Today Show's Dressing Room
LESLIE: You ruined me! You ruined my career! 
JERRY: Oh, just keep your voice down, everyone can hear you. 
LESLIE: Well, I don't give a damn! 
JERRY: If you talked this loud to begin with, I wouldn't be in this costume. 
  (George enters)
GEORGE: (all excited) Hey, hey. You can't believe this. Look at this check. They said I had the most beautiful hands they ever saw except for this McKigney guy. This girl gave me her number. I got it all! I'm busting. Jerry! I'm busting!!
ELAINE: I've never noticed your hands before, let me see. (approaches to check 'em out)
GEORGE: All right. (holding his hands out)
ELAINE: (unenthused) Yeah. Real nice. 
GEORGE: (points to Jerry) Nice shirt. What is this? Is this what you wore on the show? 
JERRY: (pissed) Yeah. 
GEORGE: Have you completely lost your mind? 
LESLIE: Hey!!!
GEORGE: Who's dressing you? You look like a complete idiot.
  (Leslie jumps up and pushes George directly into a hot iron)
GEORGE: AHHHHHHH!!!!!!
 
A Restaurant
  (Elaine is feeding a disable George: both hands burnt and bandaged up)
GEORGE: I wouldn't wipe my...
ELAINE: You ready? 
GEORGE: (sipping hot tea) Yeah. Hot, hot!
ELAINE: I'm sorry. 
GEORGE: This McKigney had a few good years. (yelling a Kramer) How do you forget to turn off an iron?!!
KRAMER: I was excited Jerry was putting on the puffy shirt. 
GEORGE: My whole life is ruined because of the puffy shirt. 
JERRY: It didn't do me any good either. That benefit was the worst show I ever did. Some of those heckles were really uncalled for.
"Avast ye, matey"? What the hell does that mean?
"Twenty degrees off the starboard side. It's a Spanish galleon." There's no comeback for that. 
ELAINE: Well, it got me fired from the benefit committee. 
KRAMER: You know, all those stores canceled out on her. She's finished. We're finished. 
JERRY: Really?
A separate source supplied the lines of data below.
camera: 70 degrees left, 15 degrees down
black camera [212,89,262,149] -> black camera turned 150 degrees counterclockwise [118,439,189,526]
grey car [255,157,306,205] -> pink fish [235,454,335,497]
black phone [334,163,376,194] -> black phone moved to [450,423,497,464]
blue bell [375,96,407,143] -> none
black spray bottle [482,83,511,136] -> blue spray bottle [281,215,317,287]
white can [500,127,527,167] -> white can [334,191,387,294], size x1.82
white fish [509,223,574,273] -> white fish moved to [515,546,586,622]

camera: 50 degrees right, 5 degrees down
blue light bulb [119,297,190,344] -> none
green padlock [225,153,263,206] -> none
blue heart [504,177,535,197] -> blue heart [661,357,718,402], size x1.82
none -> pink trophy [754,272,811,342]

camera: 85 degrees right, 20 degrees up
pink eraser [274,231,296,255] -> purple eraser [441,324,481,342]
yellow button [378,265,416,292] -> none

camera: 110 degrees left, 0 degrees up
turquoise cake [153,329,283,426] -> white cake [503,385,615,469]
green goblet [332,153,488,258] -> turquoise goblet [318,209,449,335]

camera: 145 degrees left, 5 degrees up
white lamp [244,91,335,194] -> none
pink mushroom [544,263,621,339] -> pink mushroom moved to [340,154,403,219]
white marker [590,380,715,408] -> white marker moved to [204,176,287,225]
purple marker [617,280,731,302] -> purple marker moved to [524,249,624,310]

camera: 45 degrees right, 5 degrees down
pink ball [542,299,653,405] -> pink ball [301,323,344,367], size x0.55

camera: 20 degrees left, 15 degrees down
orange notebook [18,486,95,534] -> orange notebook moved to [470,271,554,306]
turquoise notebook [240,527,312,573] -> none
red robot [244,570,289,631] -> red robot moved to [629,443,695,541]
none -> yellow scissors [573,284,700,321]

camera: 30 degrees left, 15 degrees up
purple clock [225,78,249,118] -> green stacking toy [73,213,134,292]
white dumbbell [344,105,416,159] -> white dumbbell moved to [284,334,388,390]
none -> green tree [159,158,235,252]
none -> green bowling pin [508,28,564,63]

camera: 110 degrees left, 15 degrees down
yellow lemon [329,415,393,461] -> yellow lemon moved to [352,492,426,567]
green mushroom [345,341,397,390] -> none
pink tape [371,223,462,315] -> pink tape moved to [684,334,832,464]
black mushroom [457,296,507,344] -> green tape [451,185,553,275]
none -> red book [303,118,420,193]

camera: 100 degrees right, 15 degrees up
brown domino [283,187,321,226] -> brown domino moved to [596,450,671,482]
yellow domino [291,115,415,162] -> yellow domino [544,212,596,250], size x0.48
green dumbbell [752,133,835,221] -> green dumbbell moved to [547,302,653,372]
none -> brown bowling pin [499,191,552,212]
What happened? 
KRAMER: I just can't be with someone whose life is in complete disarray. 
JERRY: What happened to all the shirts? 
KRAMER: They gave them to Goodwill. 
GEORGE: (walking out of the restaurant) Puffy shirt. Puffy shirt. 
HOMELESS MAN: Can you spare a little change for an old buccaneer? 
JERRY: (handing him change) You know, it's really not a bad-looking shirt. 
 
Closing Monolog 
JERRY: Why do we always have to say, "Excuse me" when we can't hear what someone's saying? Why are we so guilty and so? "Excuse me. Pardon me. I'm sorry." Why can't, just once, I go: Nope. Not loud enough? Why can't I do that? Just once I would like to have the guts you know, to make that judgment. Someone mumbles something, and you go, "Your fault. I'm not sorry, because it's your fault."